Work order: Everything from the line that has "(195, 576) none" to the last line of the listing must be repeated exactly, and nothing more; omit the pictures.

━━━━━━━━

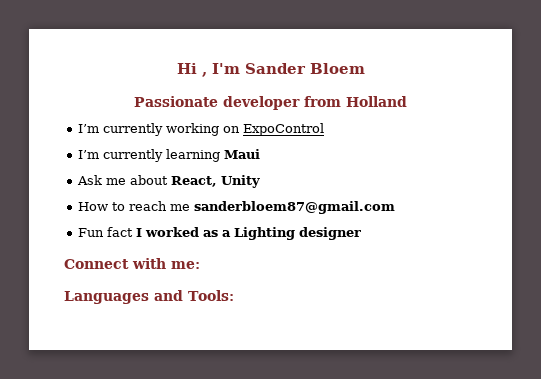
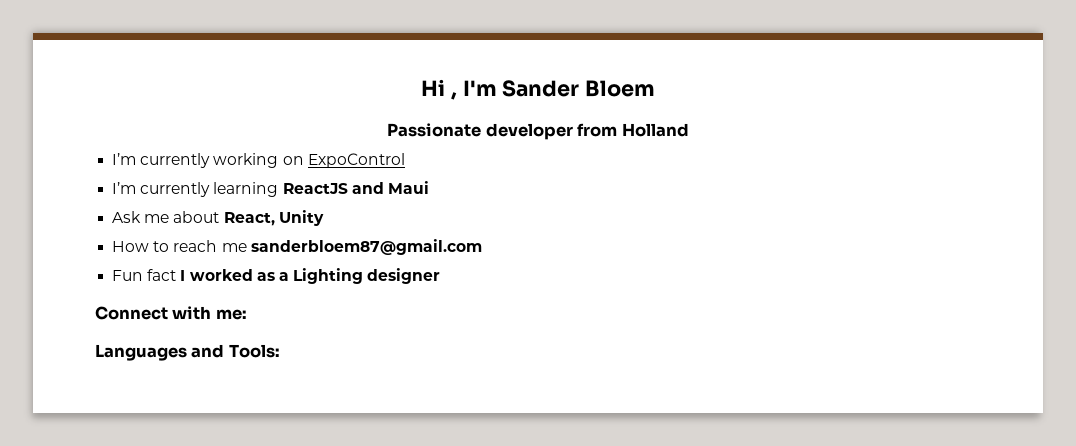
(221, 155) none -> [282,182,384,194] ReactJS and

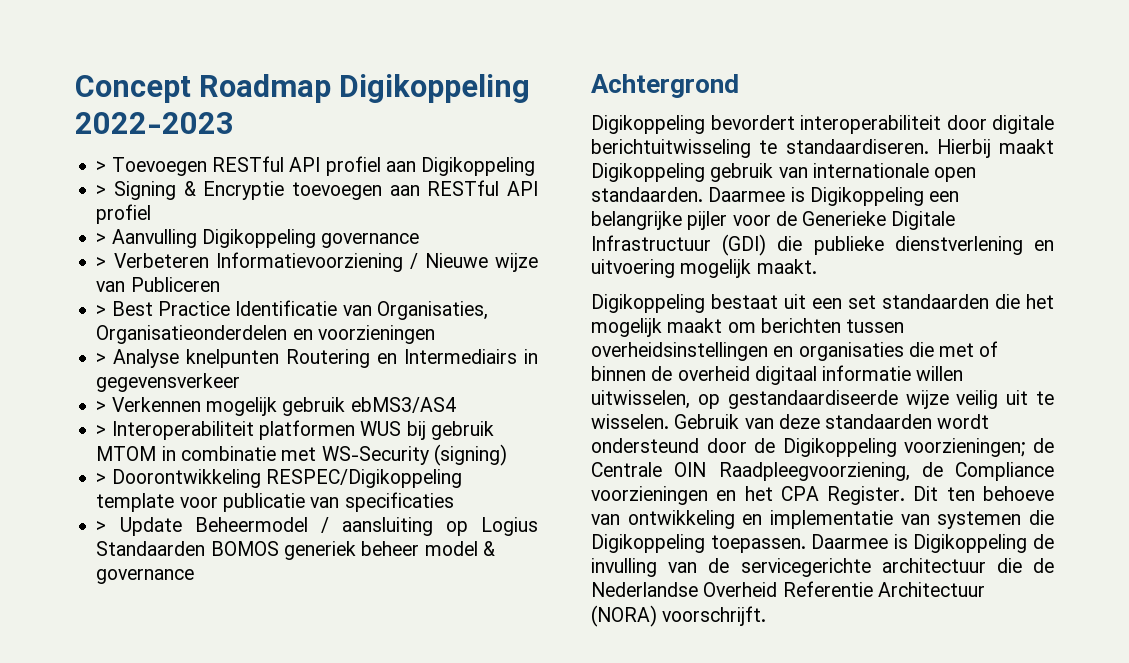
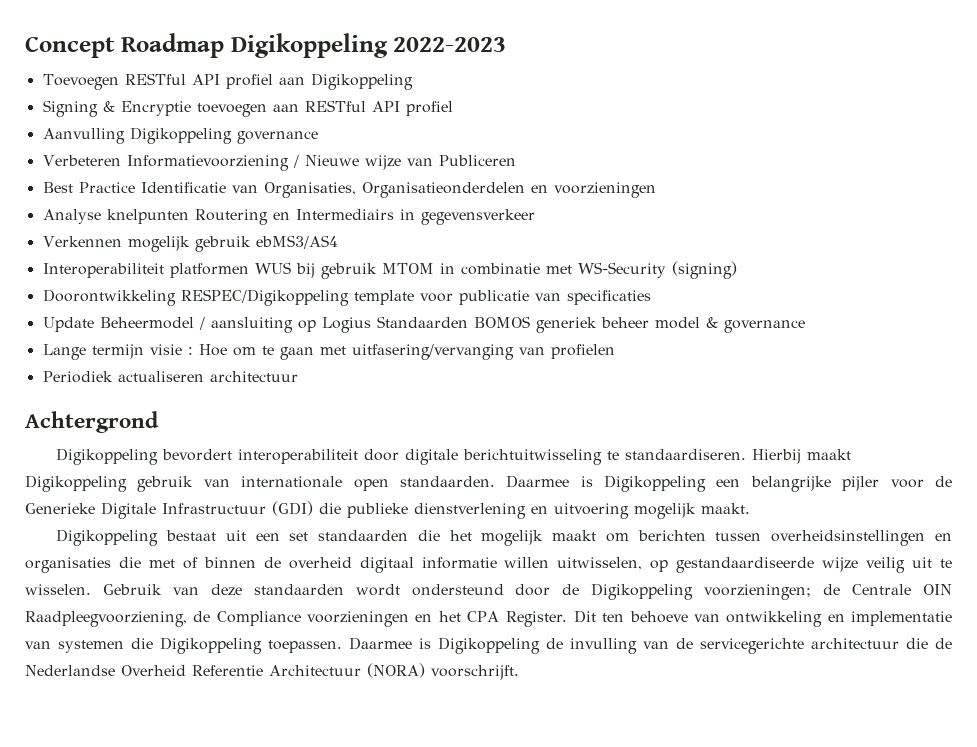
[96,161,107,172] > -> (507, 44) none
[96,185,107,196] > -> (413, 81) none
[96,233,107,244] > -> (453, 108) none
[96,257,107,268] > -> (318, 137) none
[96,305,107,316] > -> (516, 160) none
[96,353,107,364] > -> (656, 190) none
[96,401,107,412] > -> (535, 217) none
[96,425,107,436] > -> (338, 242) none
[96,473,107,484] > -> (737, 270) none
[96,521,107,532] > -> (651, 297) none
(195, 576) none -> [42,344,615,360] [42,371,298,383] // Lange termijn visie : Hoe om te gaan met uitfasering/vervanging van profielen // Periodiek actualiseren architectuur

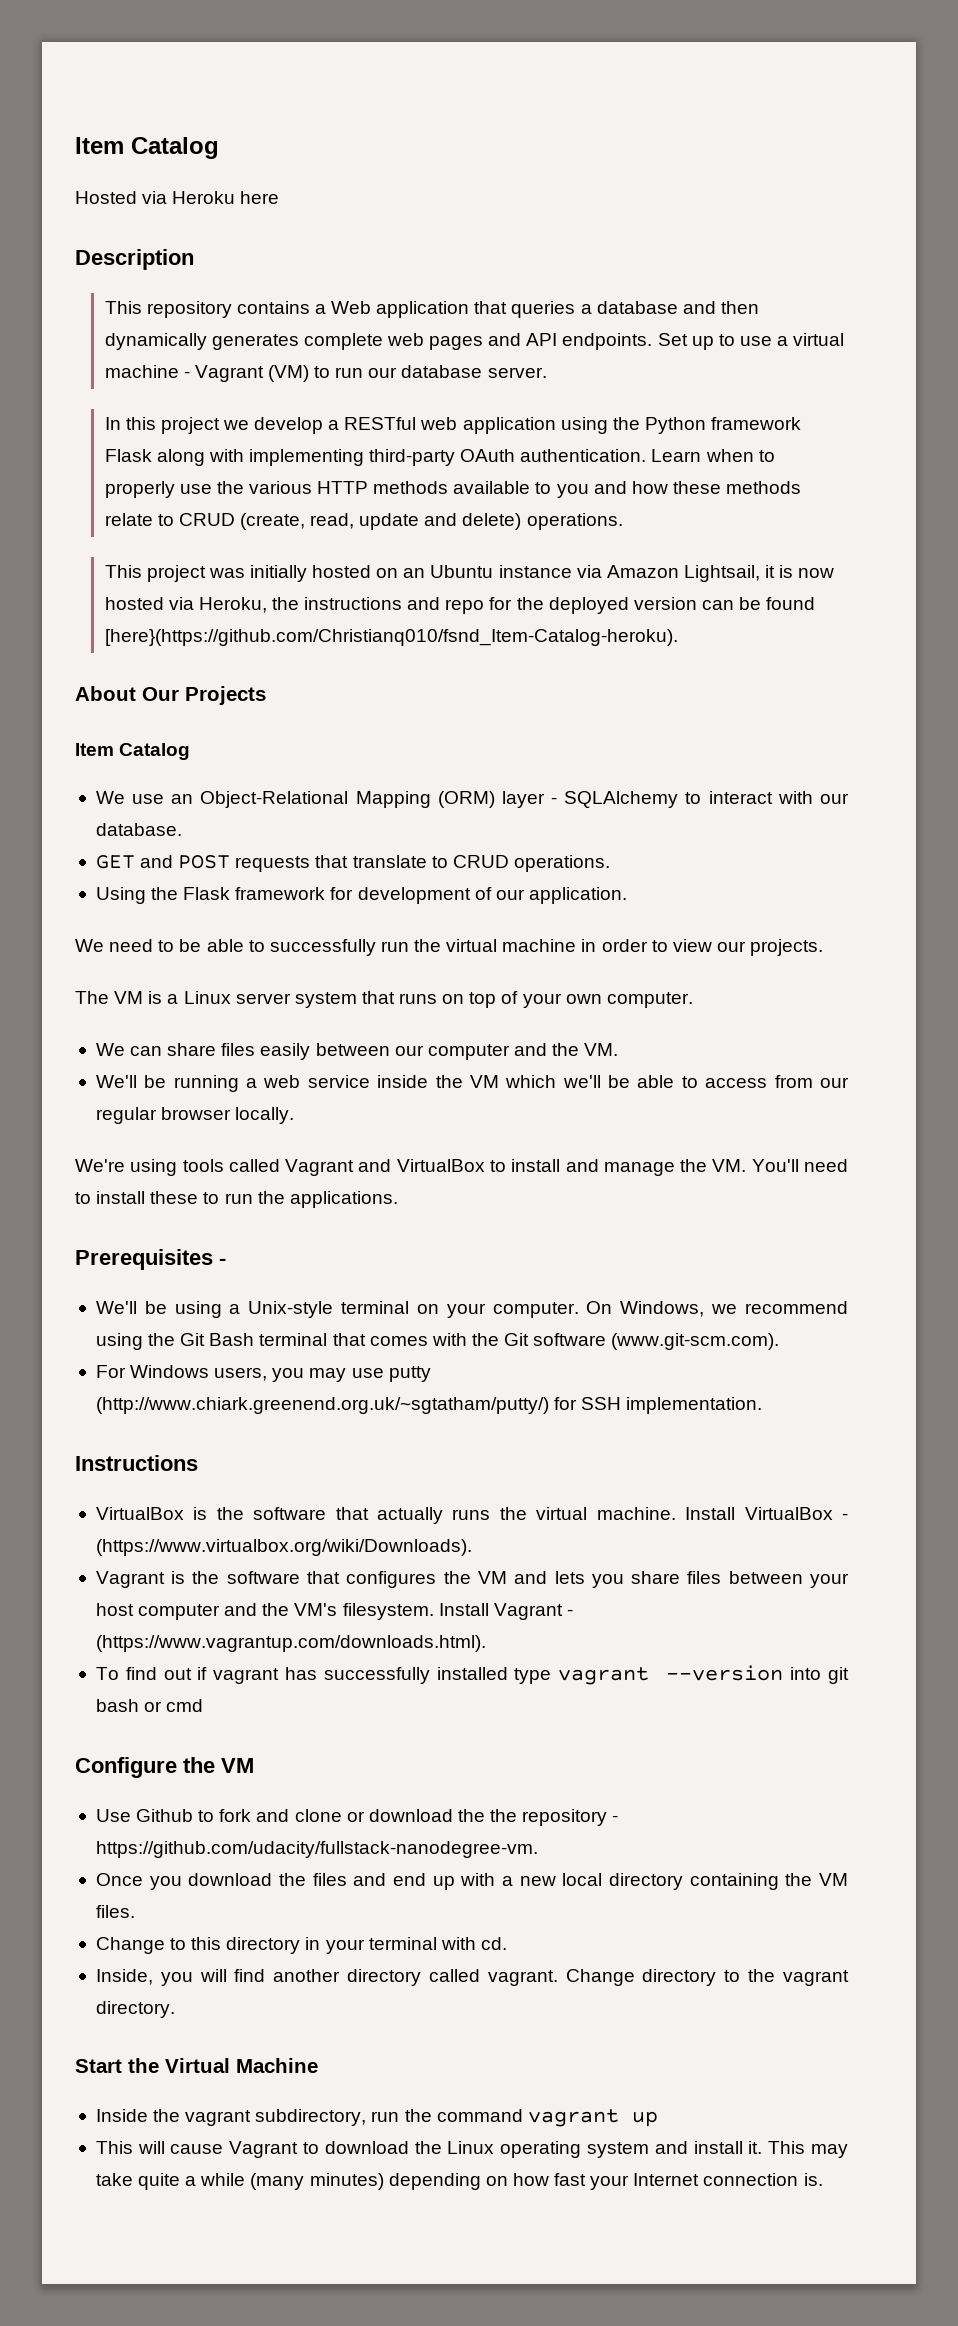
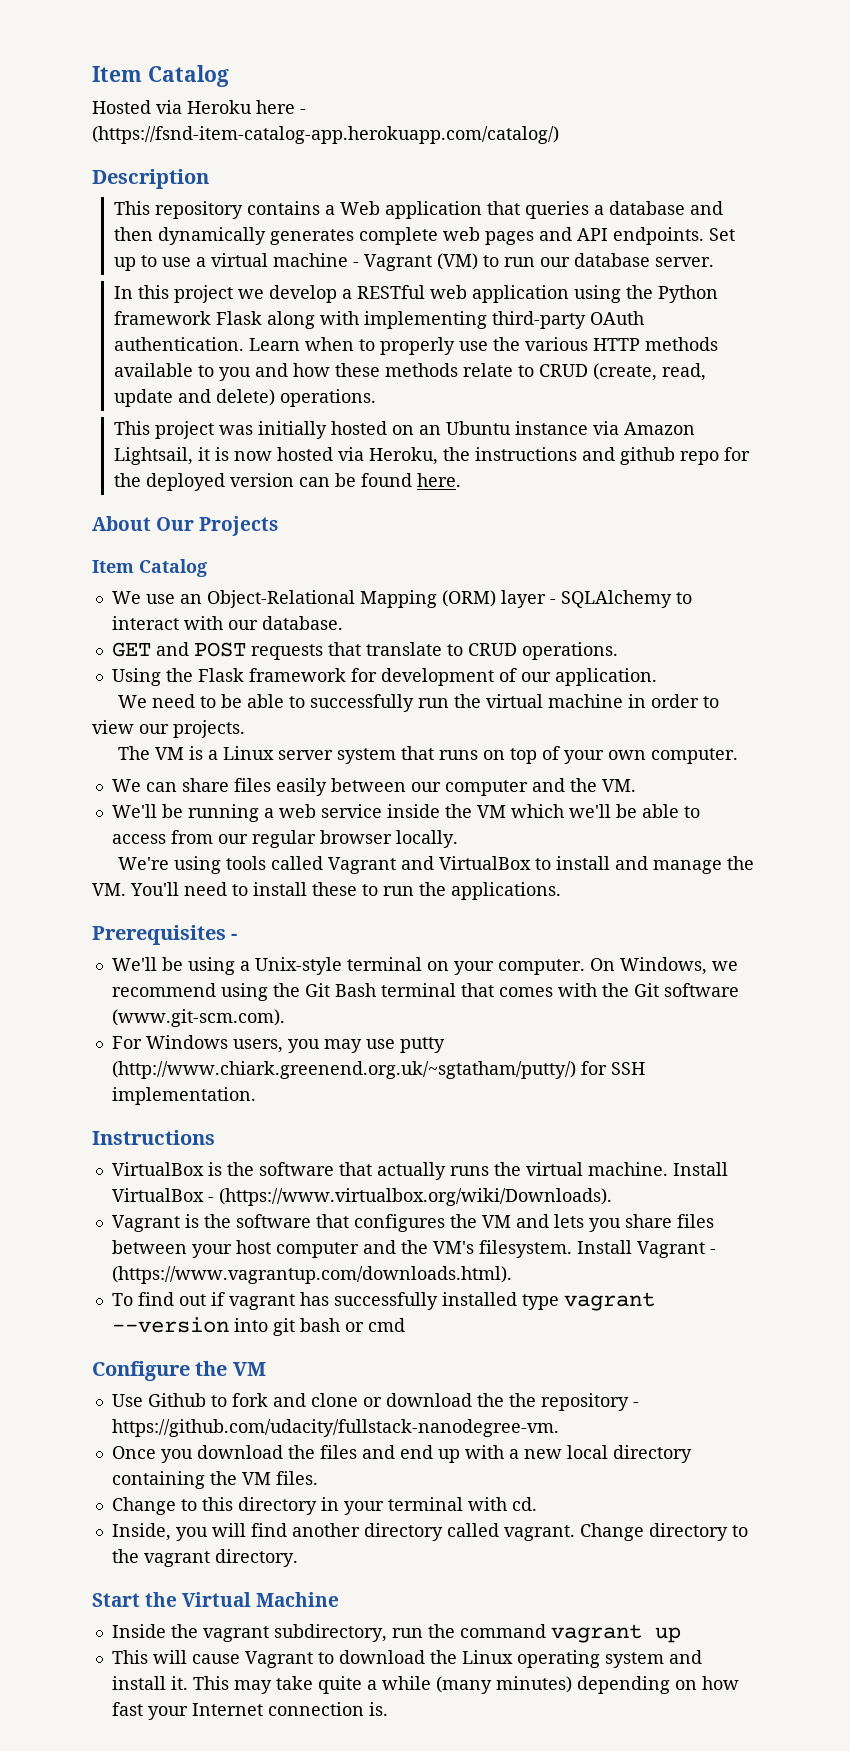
(280, 197) none -> [300,109,306,114] [92,126,559,144] - (https://fsnd-item-catalog-app.herokuapp.com/catalog/)
(441, 603) none -> [619,447,675,465] github
[104,629,678,646] [here}(https://github.com/Christianq010/fsnd_Item-Catalog-heroku). -> [416,473,461,487] here.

━━━━━━━━

Answer section:
(195, 576) none -> [42,344,615,360] [42,371,298,383] // Lange termijn visie : Hoe om te gaan met uitfasering/vervanging van profielen // Periodiek actualiseren architectuur

(280, 197) none -> [300,109,306,114] [92,126,559,144] - (https://fsnd-item-catalog-app.herokuapp.com/catalog/)
(441, 603) none -> [619,447,675,465] github
[104,629,678,646] [here}(https://github.com/Christianq010/fsnd_Item-Catalog-heroku). -> [416,473,461,487] here.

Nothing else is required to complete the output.